Pair alerts with dashboards that show step latency, item throughput (while running), and error rates.

Common Alerts ​

  1. Run failure rate above threshold (orchestrator)
  2. Step error rate above SLO (gRPC server spans)
  3. Item latency above SLO (run average or per-step)
  4. Backpressure rising (buffer queued stays high)
  5. Orchestrator runtime failure or restart loops

Practical Defaults ​

Start with:

  1. Run failure rate > 1% over 1 day (warning)
  2. Item avg latency > 2x baseline for 10 minutes (warning)
  3. Buffer queued stays high for 5 minutes (warning)
  4. Execution DLQ backlog growth sustained for 5 minutes (critical, provider queue-depth metric)
  5. Item reject sink backlog growth sustained for 5 minutes (critical, provider queue-depth metric; in-memory sink uses retained-size logs instead of a backlog gauge)

Queue-async additions:

  1. Due-sweeper recoveries stop while due backlog rises (critical)
  2. Lease conflict/stale-commit rate spikes above baseline (warning)
  3. Retry-saturation exceeds threshold (warning/critical by tenant tier)
  4. Queue age/lag exceeds execution SLO budget (critical)

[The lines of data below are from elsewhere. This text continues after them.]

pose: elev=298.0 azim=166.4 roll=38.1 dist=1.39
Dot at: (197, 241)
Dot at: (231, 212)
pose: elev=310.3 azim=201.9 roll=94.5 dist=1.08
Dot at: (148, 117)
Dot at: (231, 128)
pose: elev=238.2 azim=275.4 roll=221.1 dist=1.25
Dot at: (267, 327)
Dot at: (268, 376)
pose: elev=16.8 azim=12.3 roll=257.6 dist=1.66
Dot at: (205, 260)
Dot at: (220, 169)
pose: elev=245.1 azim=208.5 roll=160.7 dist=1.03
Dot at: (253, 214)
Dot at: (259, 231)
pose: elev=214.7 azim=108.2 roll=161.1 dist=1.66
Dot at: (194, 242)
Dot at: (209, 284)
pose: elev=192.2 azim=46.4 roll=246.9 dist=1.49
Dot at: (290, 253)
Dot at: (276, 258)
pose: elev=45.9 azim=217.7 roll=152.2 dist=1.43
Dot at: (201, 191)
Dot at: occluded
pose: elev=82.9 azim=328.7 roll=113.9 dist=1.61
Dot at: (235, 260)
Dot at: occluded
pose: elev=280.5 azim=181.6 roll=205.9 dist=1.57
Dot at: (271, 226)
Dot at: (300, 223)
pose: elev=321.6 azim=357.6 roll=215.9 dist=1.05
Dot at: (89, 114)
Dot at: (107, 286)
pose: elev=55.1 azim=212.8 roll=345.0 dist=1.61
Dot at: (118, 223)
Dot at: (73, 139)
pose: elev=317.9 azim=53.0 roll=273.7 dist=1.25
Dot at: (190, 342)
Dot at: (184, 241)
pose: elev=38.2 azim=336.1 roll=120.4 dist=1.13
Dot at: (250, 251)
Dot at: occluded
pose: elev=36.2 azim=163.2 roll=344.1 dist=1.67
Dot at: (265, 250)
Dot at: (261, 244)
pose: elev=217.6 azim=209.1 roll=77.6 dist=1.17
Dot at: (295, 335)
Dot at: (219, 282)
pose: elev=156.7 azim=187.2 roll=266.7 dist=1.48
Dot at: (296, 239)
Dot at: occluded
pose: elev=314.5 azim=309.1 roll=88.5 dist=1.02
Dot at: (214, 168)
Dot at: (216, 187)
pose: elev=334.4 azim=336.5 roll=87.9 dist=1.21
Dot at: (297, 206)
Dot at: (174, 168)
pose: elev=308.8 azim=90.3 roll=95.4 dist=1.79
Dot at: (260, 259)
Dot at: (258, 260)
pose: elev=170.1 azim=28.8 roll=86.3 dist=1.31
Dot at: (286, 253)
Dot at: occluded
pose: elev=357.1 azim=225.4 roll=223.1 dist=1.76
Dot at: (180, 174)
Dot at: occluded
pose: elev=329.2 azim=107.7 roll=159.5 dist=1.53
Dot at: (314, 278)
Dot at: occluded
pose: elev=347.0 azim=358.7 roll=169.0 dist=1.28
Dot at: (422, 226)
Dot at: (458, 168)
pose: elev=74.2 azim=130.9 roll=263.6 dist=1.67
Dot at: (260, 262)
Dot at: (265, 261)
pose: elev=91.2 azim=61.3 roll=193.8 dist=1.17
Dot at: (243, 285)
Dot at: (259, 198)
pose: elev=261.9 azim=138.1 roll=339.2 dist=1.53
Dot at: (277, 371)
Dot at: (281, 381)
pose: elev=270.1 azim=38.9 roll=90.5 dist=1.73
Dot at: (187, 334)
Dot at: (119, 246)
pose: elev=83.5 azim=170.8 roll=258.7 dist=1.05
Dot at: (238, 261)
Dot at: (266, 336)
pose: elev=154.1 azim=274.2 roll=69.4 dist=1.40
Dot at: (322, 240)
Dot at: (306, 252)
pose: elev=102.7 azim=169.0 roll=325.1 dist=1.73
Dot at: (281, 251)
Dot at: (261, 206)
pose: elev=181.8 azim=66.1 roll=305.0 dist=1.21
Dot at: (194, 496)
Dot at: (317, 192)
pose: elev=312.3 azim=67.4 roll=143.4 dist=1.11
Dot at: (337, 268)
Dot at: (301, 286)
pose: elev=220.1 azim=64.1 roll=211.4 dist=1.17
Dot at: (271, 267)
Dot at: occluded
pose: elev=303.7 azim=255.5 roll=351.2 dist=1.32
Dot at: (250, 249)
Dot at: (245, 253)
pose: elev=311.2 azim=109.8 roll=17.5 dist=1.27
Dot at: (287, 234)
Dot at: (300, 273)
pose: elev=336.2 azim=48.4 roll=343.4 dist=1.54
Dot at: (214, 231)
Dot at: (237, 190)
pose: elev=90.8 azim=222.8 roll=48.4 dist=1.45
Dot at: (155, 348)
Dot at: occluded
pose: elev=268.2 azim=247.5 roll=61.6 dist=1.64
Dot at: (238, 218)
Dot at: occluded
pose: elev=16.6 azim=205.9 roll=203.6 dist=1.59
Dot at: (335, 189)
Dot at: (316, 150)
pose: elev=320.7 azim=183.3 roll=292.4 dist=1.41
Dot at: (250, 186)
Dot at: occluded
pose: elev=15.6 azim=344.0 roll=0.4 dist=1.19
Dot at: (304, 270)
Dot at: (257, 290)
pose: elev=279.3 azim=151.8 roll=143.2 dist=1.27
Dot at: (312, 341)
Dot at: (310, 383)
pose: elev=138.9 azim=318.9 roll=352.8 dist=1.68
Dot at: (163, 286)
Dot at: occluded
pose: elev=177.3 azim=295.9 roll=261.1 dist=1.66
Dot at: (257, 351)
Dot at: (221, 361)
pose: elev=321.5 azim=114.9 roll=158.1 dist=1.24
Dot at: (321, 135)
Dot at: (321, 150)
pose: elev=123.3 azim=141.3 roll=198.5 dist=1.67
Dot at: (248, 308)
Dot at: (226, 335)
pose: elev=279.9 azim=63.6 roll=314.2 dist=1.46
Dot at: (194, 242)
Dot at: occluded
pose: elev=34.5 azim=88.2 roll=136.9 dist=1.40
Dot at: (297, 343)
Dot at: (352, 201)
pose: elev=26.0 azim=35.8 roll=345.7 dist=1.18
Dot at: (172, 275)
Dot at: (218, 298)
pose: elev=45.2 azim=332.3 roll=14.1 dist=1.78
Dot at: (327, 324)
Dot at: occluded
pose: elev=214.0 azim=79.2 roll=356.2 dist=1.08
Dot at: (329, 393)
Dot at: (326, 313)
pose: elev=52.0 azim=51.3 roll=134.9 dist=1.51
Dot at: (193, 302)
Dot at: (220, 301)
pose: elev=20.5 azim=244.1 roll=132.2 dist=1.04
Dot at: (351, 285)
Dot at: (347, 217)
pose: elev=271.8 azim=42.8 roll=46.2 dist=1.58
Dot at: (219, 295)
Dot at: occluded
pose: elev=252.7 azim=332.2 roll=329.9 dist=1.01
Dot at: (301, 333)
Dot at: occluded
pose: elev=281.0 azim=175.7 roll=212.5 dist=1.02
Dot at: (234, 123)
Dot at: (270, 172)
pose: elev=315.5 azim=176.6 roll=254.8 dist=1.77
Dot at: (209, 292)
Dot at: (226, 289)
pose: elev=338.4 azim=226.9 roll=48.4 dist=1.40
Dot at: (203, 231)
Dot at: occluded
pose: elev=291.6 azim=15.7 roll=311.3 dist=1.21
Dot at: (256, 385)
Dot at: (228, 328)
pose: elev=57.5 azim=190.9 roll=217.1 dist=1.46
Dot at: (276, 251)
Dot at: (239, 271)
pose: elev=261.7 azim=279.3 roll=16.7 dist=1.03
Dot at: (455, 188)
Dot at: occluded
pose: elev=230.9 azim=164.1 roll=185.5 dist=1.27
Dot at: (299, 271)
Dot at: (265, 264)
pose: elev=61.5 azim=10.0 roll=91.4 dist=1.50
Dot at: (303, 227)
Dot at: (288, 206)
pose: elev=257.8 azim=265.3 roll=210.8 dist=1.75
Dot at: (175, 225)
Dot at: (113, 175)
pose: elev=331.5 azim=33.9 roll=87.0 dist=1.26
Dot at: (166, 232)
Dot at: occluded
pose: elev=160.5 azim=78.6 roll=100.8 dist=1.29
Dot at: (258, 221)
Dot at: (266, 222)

When using New Relic, derive these from tpf.pipeline.run spans, tpf.step.* metrics (for example tpf.step.reject.total), and provider-native queue-depth metrics for DLQ/reject backlog.

Suggested starter thresholds:

  1. Queue oldest-message age > 2x target execution SLO for 10 minutes (critical).
  2. Retry-saturation ratio > 0.2 for 15 minutes (warning), > 0.4 (critical).
  3. Sweeper recoveries = 0 while due backlog grows for 5 minutes (critical).
  4. Lease/stale conflict rate > 3x 7-day baseline for 10 minutes (warning).

What Alerts Mean Operationally ​

Use channel-specific interpretation so incidents route to the right team.

Execution DLQ Backlog Growth (Critical) ​

Operational meaning:

  1. Terminal execution failures are accumulating faster than triage/re-drive.
  2. Queue-async control plane may be healthy, but execution outcomes are failing systemically.

Business meaning:

  1. End-to-end workflows are not completing.
  2. Customer-visible outcomes can be delayed, missing, or inconsistent until replay.

Immediate operator actions:

  1. Identify dominant terminal causes (FAILED vs DLQ) and affected contracts/steps.
  2. Validate downstream idempotency before any bulk re-drive.
  3. Re-drive in bounded batches and watch duplicate suppression and retry saturation.

Item Reject Sink Backlog Growth (Critical) ​

Operational meaning:

  1. Recover-and-continue paths are active, but rejected items are not being drained.
  2. Step execution may still be healthy while reject-handling capacity is insufficient.

Business meaning:

  1. Main workflows can complete, but rejected records accumulate unresolved business exceptions.
  2. SLA risk is often on data completeness/quality rather than total platform availability.

Immediate operator actions:

  1. Segment by reject fingerprint/error class to isolate top failure cohorts.
  2. Coordinate data/business remediation for dominant reject reasons.
  3. Re-drive only corrected cohorts and track repeat-reject ratio.

Worker Lag / Queue Age Breach (Critical) ​

Operational meaning:

  1. Dispatch and processing are behind incoming workload or dependency latency budget.
  2. Recovery paths (retry/sweeper) may amplify lag if left unchecked.

Business meaning:

  1. End-user latency and completion-time SLOs are at risk.
  2. Time-sensitive workflows may miss windows even without outright failure.

Immediate operator actions:

  1. Check dependency latency/error spikes and retry amplification signals.
  2. Scale workers or reduce ingest pressure temporarily.
  3. Verify sweeper activity and lease conflict levels during catch-up.